Abstract

Abstract In Karolina Waclawiak's novel, How to Get into the Twin Palms (2012), the Polish American immigrant narrator changes her name from the “too-Polish” Zosia to Anya, in order to “pass” as Russian and gain access to the titular social club. This attempt to pass as Russian—imbued with personal hopes for a sense of belonging and power—alludes to a history of tensions across American ethno-racial lines, while at the same time illuminating significant differences among Europeans otherwise presumed to be simply White. Anya's attempts to pass center around her gendered and sexualized embodiment, a step that then allows her to define her relationships to the United States and Poland by questioning, developing, and leveraging her new name in exchange for a new ethno-racialized identity. The novel's thematic and formal preoccupation with naming and names thus reflects the ways in which immigrants negotiate the interconnectedness of identity's multiple manifestations and forge identities on their own terms.
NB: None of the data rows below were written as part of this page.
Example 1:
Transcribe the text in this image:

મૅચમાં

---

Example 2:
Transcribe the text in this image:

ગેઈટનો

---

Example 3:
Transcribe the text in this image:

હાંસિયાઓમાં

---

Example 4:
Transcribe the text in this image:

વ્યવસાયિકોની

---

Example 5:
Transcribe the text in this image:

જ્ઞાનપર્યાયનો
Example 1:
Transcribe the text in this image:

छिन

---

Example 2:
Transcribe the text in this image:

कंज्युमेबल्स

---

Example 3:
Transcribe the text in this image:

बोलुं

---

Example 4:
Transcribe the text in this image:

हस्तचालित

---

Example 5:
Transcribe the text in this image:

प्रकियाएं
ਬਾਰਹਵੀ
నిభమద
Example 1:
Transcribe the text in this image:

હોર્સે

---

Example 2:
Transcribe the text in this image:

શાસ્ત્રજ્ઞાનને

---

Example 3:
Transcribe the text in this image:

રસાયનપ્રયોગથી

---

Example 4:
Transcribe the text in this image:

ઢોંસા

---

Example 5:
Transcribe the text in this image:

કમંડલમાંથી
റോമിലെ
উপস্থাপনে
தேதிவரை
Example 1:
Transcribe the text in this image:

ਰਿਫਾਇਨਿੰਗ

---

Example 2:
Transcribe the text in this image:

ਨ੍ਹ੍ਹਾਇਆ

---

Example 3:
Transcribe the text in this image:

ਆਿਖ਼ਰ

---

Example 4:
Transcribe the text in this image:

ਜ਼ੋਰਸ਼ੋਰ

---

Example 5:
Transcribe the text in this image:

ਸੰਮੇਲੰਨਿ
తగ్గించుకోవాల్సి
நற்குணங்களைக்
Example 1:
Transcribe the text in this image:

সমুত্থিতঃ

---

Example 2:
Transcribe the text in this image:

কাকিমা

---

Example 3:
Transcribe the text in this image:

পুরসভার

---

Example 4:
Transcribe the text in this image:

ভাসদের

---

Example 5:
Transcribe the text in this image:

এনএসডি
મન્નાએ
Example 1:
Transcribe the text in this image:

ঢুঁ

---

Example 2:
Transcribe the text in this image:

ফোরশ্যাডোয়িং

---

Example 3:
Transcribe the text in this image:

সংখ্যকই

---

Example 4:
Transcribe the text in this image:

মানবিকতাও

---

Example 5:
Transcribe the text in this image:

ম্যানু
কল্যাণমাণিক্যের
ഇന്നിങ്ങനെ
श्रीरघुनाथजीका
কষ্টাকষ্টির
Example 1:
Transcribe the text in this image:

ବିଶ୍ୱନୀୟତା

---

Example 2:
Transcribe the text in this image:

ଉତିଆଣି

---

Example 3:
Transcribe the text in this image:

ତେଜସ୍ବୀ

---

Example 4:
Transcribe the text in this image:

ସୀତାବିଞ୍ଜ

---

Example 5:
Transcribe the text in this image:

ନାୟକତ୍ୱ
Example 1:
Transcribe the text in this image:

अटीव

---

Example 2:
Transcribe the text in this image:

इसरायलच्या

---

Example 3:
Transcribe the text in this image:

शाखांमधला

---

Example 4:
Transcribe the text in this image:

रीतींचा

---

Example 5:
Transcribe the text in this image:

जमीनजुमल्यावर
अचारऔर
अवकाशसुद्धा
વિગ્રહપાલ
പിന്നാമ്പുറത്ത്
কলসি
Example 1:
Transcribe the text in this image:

The privilege of the choice to pass within and among Slavic ethnicities distinguishes texts like Twin Palms as the ancestral inheritors of a US-immigrant literary tradition while also marking the Whiteness of their protagonists. Anya's particular imagination of US-immigrant-selfhood is predicated on ethno-racial differentiation and gendered embodiment determined both by an overidentification premised on erasure and by distinction within the twenty-first-century American racialized milieu. Waclawiak's narrative deploys different strategies at the level of naming in order to circle around the issue of race while simultaneously centering the differences within post-Soviet Slavic White ethnicity.